━━ Provided text ━━

Posted by Eric Cha on Mar 6, 2003 at 3:24 PM
Everyone, please take a second to reflect here. There is little aggreement on what to do because bluntly, NOBODY knows what to do. There are clearly, some things we need to do that we are not doing.. One of them is doing what we can to destabilize Adolph Kim NONVIOLENTLY. I have quite a bit of material on http://www.ncafe.com/northkorea that explains why this is so. In particular read the Lankov papers on the northkorea.narod.ru site about propaganda and control and the Bradner paper exploring the reasons for North Korea’s strategy. What we need to do is AGGRESSIVELY break Adolph Kim’s “Blockade of Information” that encircles North Korea.. in such a way that it is widespread and total.. Expose his lies.. They are incredible.. big..appalling lies..

━━━
━━ Entries shown ━━

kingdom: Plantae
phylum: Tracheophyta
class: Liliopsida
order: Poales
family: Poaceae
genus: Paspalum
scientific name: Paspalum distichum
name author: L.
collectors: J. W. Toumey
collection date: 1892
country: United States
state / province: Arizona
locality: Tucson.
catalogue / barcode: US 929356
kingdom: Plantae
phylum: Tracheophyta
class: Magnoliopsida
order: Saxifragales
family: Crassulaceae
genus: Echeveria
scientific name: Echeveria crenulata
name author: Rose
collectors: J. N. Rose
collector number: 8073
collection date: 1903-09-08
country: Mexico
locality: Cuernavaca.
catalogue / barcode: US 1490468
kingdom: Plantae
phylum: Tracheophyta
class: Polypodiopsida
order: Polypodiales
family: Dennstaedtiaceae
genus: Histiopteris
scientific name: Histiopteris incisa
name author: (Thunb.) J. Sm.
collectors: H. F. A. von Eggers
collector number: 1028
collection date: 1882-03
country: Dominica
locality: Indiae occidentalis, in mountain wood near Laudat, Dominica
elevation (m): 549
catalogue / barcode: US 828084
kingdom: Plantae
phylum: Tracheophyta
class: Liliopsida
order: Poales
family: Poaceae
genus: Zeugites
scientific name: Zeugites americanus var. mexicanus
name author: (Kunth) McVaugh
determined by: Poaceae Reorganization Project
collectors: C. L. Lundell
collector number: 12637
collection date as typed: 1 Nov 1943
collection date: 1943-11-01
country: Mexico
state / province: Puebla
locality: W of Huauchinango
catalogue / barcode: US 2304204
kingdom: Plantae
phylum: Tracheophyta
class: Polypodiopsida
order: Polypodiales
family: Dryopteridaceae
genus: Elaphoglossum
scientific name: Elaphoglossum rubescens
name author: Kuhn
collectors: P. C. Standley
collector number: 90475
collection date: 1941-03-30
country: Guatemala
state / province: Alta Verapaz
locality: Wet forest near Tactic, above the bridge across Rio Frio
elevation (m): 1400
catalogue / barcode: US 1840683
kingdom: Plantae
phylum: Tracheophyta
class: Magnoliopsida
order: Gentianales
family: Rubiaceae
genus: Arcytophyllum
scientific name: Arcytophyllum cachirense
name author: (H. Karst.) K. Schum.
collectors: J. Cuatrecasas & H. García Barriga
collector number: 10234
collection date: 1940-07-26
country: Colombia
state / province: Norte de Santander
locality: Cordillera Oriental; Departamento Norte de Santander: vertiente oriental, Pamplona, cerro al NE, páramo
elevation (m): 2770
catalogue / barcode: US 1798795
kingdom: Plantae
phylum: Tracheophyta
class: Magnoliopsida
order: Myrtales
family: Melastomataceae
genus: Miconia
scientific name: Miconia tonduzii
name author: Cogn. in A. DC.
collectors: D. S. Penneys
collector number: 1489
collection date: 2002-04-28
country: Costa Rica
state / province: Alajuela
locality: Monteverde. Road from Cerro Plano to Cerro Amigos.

━━━

— Exercise 1 —
Answer these questions using the post:
(a) On what date and at what time was the post made?
(b) Whose papers on the northkorea.narod.ru site does the post recommend reading, and what subjects do they address?
(c) What does the post say encircles North Korea?
— Exercise 2 —
Edit the post by replacing "lies" with "falsehoods", then write out the passage from "Posted by Eric" to "incredible.. big..appalling lies.." with that change.

— Worked solution 1 —
(a) Mar 6, 2003 at 3:24 PM.
(b) The Lankov papers, which are about propaganda and control.
(c) Adolph Kim’s “Blockade of Information.”

— Worked solution 2 —
Posted by Eric Cha on Mar 6, 2003 at 3:24 PM
Everyone, please take a second to reflect here. There is little aggreement on what to do because bluntly, NOBODY knows what to do. There are clearly, some things we need to do that we are not doing.. One of them is doing what we can to destabilize Adolph Kim NONVIOLENTLY. I have quite a bit of material on http://www.ncafe.com/northkorea that explains why this is so. In particular read the Lankov papers on the northkorea.narod.ru site about propaganda and control and the Bradner paper exploring the reasons for North Korea’s strategy. What we need to do is AGGRESSIVELY break Adolph Kim’s “Blockade of Information” that encircles North Korea.. in such a way that it is widespread and total.. Expose his falsehoods.. They are incredible.. big..appalling falsehoods..